Lee and The Brooklyn Circus Pay Homage to Black Cowboys

A new collection tells a new tale of the American West and the Black cowboy.

Heritage denim brand Lee and The Brooklyn Circus, the history-inspired men’s wear brand founded by Ouigi Theodore, released Tuesday a capsule collection that threads the significance of Black cultural influence on the West through fashion.

“Power to the people. We aim to tell the story of our community through meaningful partnerships like this one with Lee,” Theodore said. “The Brooklyn Circus finds inspiration in the pages of history, so collaborating with a heritage brand like Lee to highlight the history of the Black working west made perfect sense.”

Theodore, who has previously collaborated with Macy’s, Todd Synder and candle studio Joya, worked closely with the Lee team to apply his streetwear lens to brand’s storied silhouettes. The collection spans men’s and women’s jeans, tops, overalls, jackets and Union-Alls—a Lee style dating back to 1913.

“Lee can tap into different cultures because we were there in real time. Concepting this collaboration was very exciting as we worked to blend western and workwear with urban sophistication while keeping the integrity of each,” said Sedgwick Cole Jr., Lee global director of men’s design. “Every detail from the Japanese selvedge denim to the Melton wool fabric and exclusive patterns and pallets twist these two stories together.”

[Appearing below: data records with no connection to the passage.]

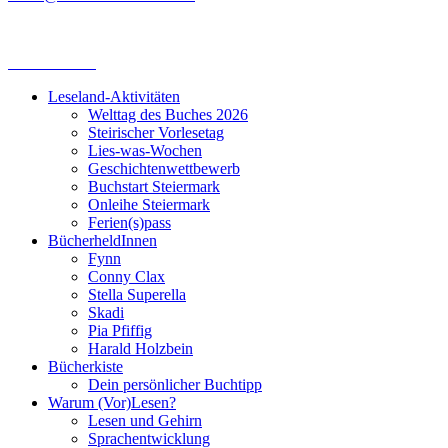
Leseland-Aktivitäten
Welttag des Buches 2026
Steirischer Vorlesetag
Lies-was-Wochen
Geschichtenwettbewerb
Buchstart Steiermark
Onleihe Steiermark
Ferien(s)pass
BücherheldInnen
Fynn
Conny Clax
Stella Superella
Skadi
Pia Pfiffig
Harald Holzbein
Bücherkiste
Dein persönlicher Buchtipp
Warum (Vor)Lesen?
Lesen und Gehirn
Sprachentwicklung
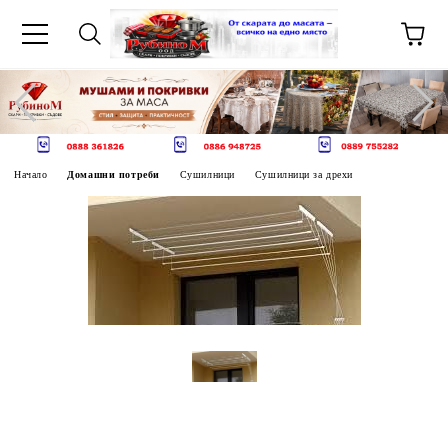
Начало
Домашни потреби
Сушилници
Сушилници за дрехи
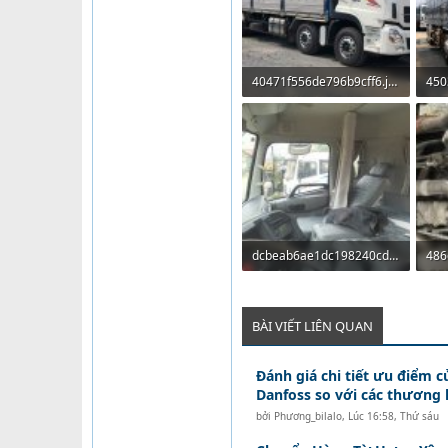
40471f556de796b9cff6.jpg
112 KB · Lượt xem: 139
87.
dcbeab6ae1dc198240cd.jpg
86.4 KB · Lượt xem: 147
168
BÀI VIẾT LIÊN QUAN
Đánh giá chi tiết ưu điểm c
Danfoss so với các thương 
bởi
Phương_bilalo
,
Lúc 16:58, Thứ sáu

The collection arrives at a time when Western fashion is piping hot. Along with influencing the runway, pure-play denim brands have been freely exploring the fashion genre. Lucky Brand recently bowed a “Yellowstone” collection and tapped members of the Compton Cowboys to star in the accompanying campaign. Wrangler, Lee’s sister brand, teamed with musician Leon Bridges for a 75th anniversary collection that included Western shirts and archival ranch styles. 

Related Story

Highlights in the Lee x The Brooklyn Circus collection include a riff on Lee’s 101 Cowboy jacket with an embroidered back and corduroy collar, and a unisex varsity jacket with a one-of-a-kind embroidered illustration of a Black cowboy. Lee’s 1925 Cowboy jean is refreshed with indigo selvedge denim and custom hardware, while the 101B Cowboy Buckle Back jean is available in indigo and brown selvedge. The Whizit Bib Overall nods to Lee’s heritage as the first apparel brand to use zippers in clothing. 

Long-sleeve tees, graphic hoodies and plaid overshirts are layering options. Printed corduroy coordinates—available in pink for women and green for men—add a pop of color in the Western palette. 

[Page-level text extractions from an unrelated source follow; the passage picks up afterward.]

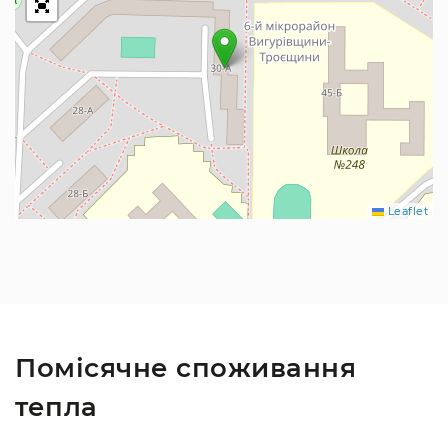
Leaflet
Помісячне споживання
тепла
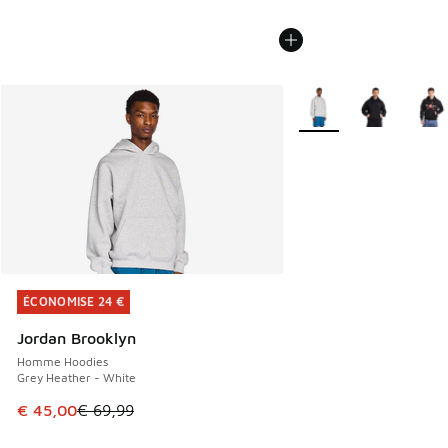
Plus de couleurs dispo
ÉCONOMISE 24 €
ÉCONOMISE 24 €
Jordan Brooklyn
Homme Hoodies
Grey Heather - White
Cet article est en promotion. Prix en baisse de € 69,99 à 
€ 45,00
€ 69,99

“We took historically masculine designs, like the WhizIt Overall, and mixed in feminine details to create pieces that align with the collection’s overall vision,” said Nicola Mielke, Lee global director of women’s design. “Merging the past with the modern or the unexpected is what makes design interesting, which is what this capsule achieves.”

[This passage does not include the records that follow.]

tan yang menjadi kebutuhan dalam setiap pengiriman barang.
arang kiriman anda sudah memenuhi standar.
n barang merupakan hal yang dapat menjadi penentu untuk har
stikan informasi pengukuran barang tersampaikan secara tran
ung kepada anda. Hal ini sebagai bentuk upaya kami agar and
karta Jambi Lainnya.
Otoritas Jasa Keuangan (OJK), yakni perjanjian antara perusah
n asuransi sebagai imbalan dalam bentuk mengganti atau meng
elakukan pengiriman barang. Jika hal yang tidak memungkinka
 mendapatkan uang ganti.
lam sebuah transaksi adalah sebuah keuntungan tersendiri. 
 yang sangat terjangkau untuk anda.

Prices range from $110-$385 except for the leather varsity jacket at $1,200. The capsule is available on Lee and The Brooklyn Circus’ websites, Lee’s owned stores in Europe and North Carolina, and at The Brooklyn Circus store in Brooklyn. 

Additional global retailers include American Rag, City Workshop, Moda, End, Double5, Royal Cheese, Hepcat and Arborator.

Lee’s historic past is the focus of several new initiatives. The brand launched a new vintage shopping vertical on its website called Lee Archives. It’s also planning celebrations to mark the 100th anniversary of the Cowboy pant in 2024.